Hacker News new | ask | show | jobs
by fergbrain 1090 days ago
The door can still be designed to open outward and also able to be unlatched from the inside: those aren’t mutually exclusive properties.
1 comments

It needs to remain perfectly watertight at over 5000psi or everyone dies. That design constraint probably eliminates most clever latch designs.
This is usually done with a plug hatch and it's not that complex. The Alvin submersible has one and it's from 1964.
Exactly. There are so many lessons learned already when designing a device like this there is no point in re-learning them the hard way, just adopt a tried and true design.
That's what they did? Alvin is an outlier; other bathyscaphes used the (tried-and-true) bolt-in method.

Assuming they're out there near the surface bouncing around in 6' waves and whitecaps, what they need isn't a door they can open and drown themselves with. Seems like what they need is a more effective location broadcast.

We don't actually know that they don't have good ways of being found.

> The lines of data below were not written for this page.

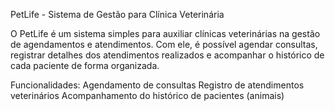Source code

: PetLife - Sistema de Gestão para Clínica Veterinária

O PetLife é um sistema simples para auxiliar clínicas veterinárias na gestão de agendamentos e atendimentos. Com ele, é possível agendar consultas, registrar detalhes dos atendimentos realizados e acompanhar o histórico de cada paciente de forma organizada.

Funcionalidades: Agendamento de consultas Registro de atendimentos veterinários Acompanhamento do histórico de pacientes (animais)
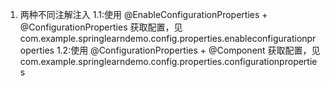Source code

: 1. 两种不同注解注入
  1.1:使用 @EnableConfigurationProperties + @ConfigurationProperties 获取配置，见 com.example.springlearndemo.config.properties.enableconfigurationproperties
  1.2:使用 @ConfigurationProperties + @Component 获取配置，见com.example.springlearndemo.config.properties.configurationproperties
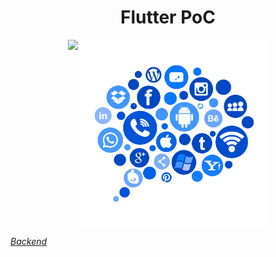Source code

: <h1 align="center">Flutter PoC</h1>

<p align="center">
<img src="https://github.com/jonathanmaciel/flutter_poc/blob/main/web/flutter_poc.gif" width="300" heigth="300"/>
<img src="https://github.com/jonathanmaciel/flutter_poc/blob/main/assets/contacts.add.png" align="top"
     width="300" heigth="300" />
</p>

[*Backend*](https://github.com/jonathanmaciel/nestjs_poc)
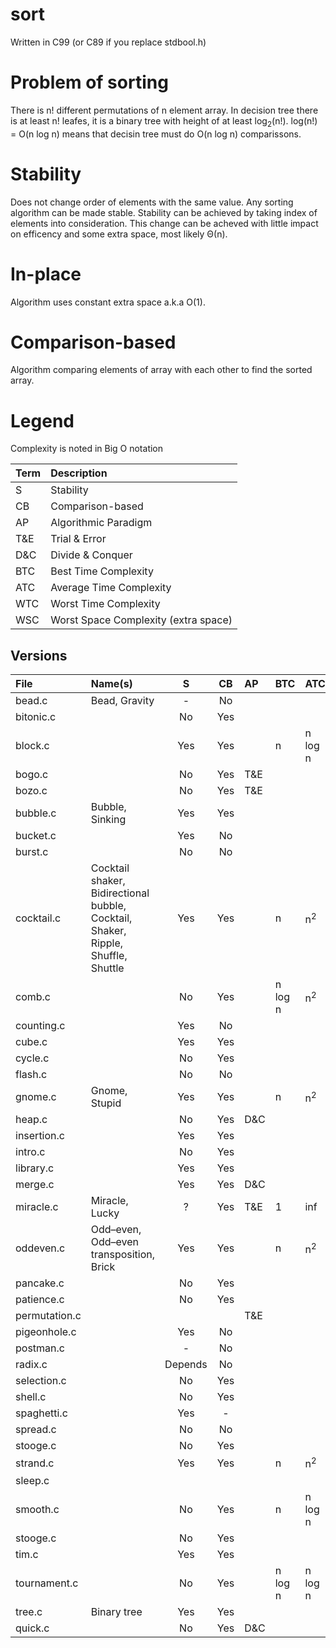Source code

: # sort
Written in C99 (or C89 if you replace stdbool.h)

# Problem of sorting
There is n! different permutations of n element array.
In decision tree there is at least n! leafes, it is a binary tree with height of at least log<sub>2</sub>(n!).
log(n!) = O(n log n) means that decisin tree must do O(n log n) comparissons.

# Stability
Does not change order of elements with the same value.
Any sorting algorithm can be made stable. 
Stability can be achieved by taking index of elements into consideration.
This change can be acheved with little impact on efficency and some extra space, most likely Θ(n).

# In-place
Algorithm uses constant extra space a.k.a O(1).

# Comparison-based
Algorithm comparing elements of array with each other to find the sorted array.

# Legend
Complexity is noted in Big O notation

| Term | Description                          |
|:-----|:-------------------------------------|
| S    | Stability                            |
| CB   | Comparison-based                     |
| AP   | Algorithmic Paradigm                 |
| T&E  | Trial & Error                        |
| D&C  | Divide & Conquer                     |
| BTC  | Best Time Complexity                 |
| ATC  | Average Time Complexity              |
| WTC  | Worst Time Complexity                |
| WSC  | Worst Space Complexity (extra space) |

## Versions

| File          | Name(s)                                                                           |  S  | CB  | AP  |   BTC   | ATC | WTC | WSC |
|:--------------|:----------------------------------------------------------------------------------|:---:|:---:|:----|:--------|:----|:----|:---:|
| bead.c        | Bead, Gravity                                                                     | -   | No  |     |                      |                         |                       |
| bitonic.c     |                                                                                   | No  | Yes |     |                      |                         |                       |
| block.c       |                                                                                   | Yes | Yes |     | n       | n log n | n log n | 1 |
| bogo.c        |                                                                                   | No  | Yes | T&E |                      |                         |                       |
| bozo.c        |                                                                                   | No  | Yes | T&E |                      |                         |                       |
| bubble.c      | Bubble, Sinking                                                                   | Yes | Yes |     |                      |                         |                       |
| bucket.c      |                                                                                   | Yes | No  |     |                      |                         |                       |
| burst.c       |                                                                                   | No  | No  |     |                      |                         |                       |
| cocktail.c    | Cocktail shaker, Bidirectional bubble, Cocktail, Shaker, Ripple, Shuffle, Shuttle | Yes | Yes |     | n       | n<sup>2</sup> | n<sup>2</sup> | 1 |
| comb.c        |                                                                                   | No  | Yes |     | n log n | n<sup>2</sup> | n<sup>2</sup> | 1 |
| counting.c    |                                                                                   | Yes | No  |     |                      |                         |                       |
| cube.c        |                                                                                   | Yes | Yes |     |                      |                         |                       |
| cycle.c       |                                                                                   | No  | Yes |     |                      |                         |                       |
| flash.c       |                                                                                   | No  | No  |     |                      |                         |                       |
| gnome.c       | Gnome, Stupid                                                                     | Yes | Yes |     | n       | n<sup>2</sup> | n<sup>2</sup> | 1 |
| heap.c        |                                                                                   | No  | Yes | D&C |                      |                         |                       |
| insertion.c   |                                                                                   | Yes | Yes |     |                      |                         |                       |
| intro.c       |                                                                                   | No  | Yes |     |                      |                         |                       |
| library.c     |                                                                                   | Yes | Yes |     |                      |                         |                       |
| merge.c       |                                                                                   | Yes | Yes | D&C |                      |                         |                       |                        
| miracle.c     | Miracle, Lucky                                                                    | ?   | Yes | T&E | 1       | inf           | inf          | 1 |
| oddeven.c     | Odd–even, Odd–even transposition, Brick                                           | Yes | Yes |     | n       | n<sup>2</sup> | n<sup>2</sup> | 1 |
| pancake.c     |                                                                                   | No  | Yes |     |                      |                         |                       |
| patience.c    |                                                                                   | No  | Yes |     |                      |                         |                       |
| permutation.c |                                                                                   |     |     | T&E |                      |                         |                       |
| pigeonhole.c  |                                                                                   | Yes | No  |     |                      |                         |                       |
| postman.c     |                                                                                   | -   | No  |     |                      |                         |                       |
| radix.c       |                                                                                   | Depends | No  |     |                      |                         |                       |
| selection.c   |                                                                                   | No  | Yes |     |                      |                         |                       |
| shell.c       |                                                                                   | No  | Yes |     |                      |                         |                       |
| spaghetti.c   |                                                                                   | Yes | -   |     |                      |                         |                       |
| spread.c      |                                                                                   | No  | No  |     |                      |                         |                       |
| stooge.c      |                                                                                   | No  | Yes |     |                      |                         |                       |
| strand.c      |                                                                                   | Yes | Yes |     | n       | n<sup>2</sup> | n<sup>2</sup> | n |
| sleep.c       |                                                                                   |     |     |     |                      |                         |                       |
| smooth.c      |                                                                                   | No  | Yes |     | n       | n log n | n log n | 1 |
| stooge.c      |                                                                                   | No  | Yes |     |                      |                         |                       |
| tim.c         |                                                                                   | Yes | Yes |     |                      |                         |                       |
| tournament.c  |                                                                                   | No  | Yes |     | n log n | n log n        | n log n | n |                       |
| tree.c        | Binary tree                                                                       | Yes | Yes |     |                      |                         |                       |
| quick.c       |                                                                                   | No  | Yes | D&C |                      |                         |                       |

If they do, it makes it all the more likely that the sub is on the bottom :-(

I was imagining a round door in the middle of the hull, like a submarine hatch, but it looks like the entire front dome comes off and that’s the “hatch”. If so, can’t they just make the front a giant screw and add handles to both sides?
The dome shape is a structural necessity to withstand the pressure, like in a soda can. Else you would need more material, more material means more weight, more weight means more bouyancy required which again means more weight etc.

It's like designing a spacecraft but with different constraints.

But it's withstanding pressure(called external pressure, yesterday I learned), so can't they just have a clean, stepped flange to mate and to prevent slipping off, plus a simple lock to prevent unintended disengagement?
It's pretty much the exact opposite of designing a spacecraft.
Then let me amend what I wrote: It's as difficult as designing a spacecraft, because you reach the limits of what materials that can be used can offer.
Well, once you are in space the forces are pretty tame until you get hit by something. But the ocean never rests from trying to kill you, even the smallest material defect can cause an implosion. Personally I think designing for a delta of 400 atmospheres in compression is much, much harder than for 1 atmosphere in tension.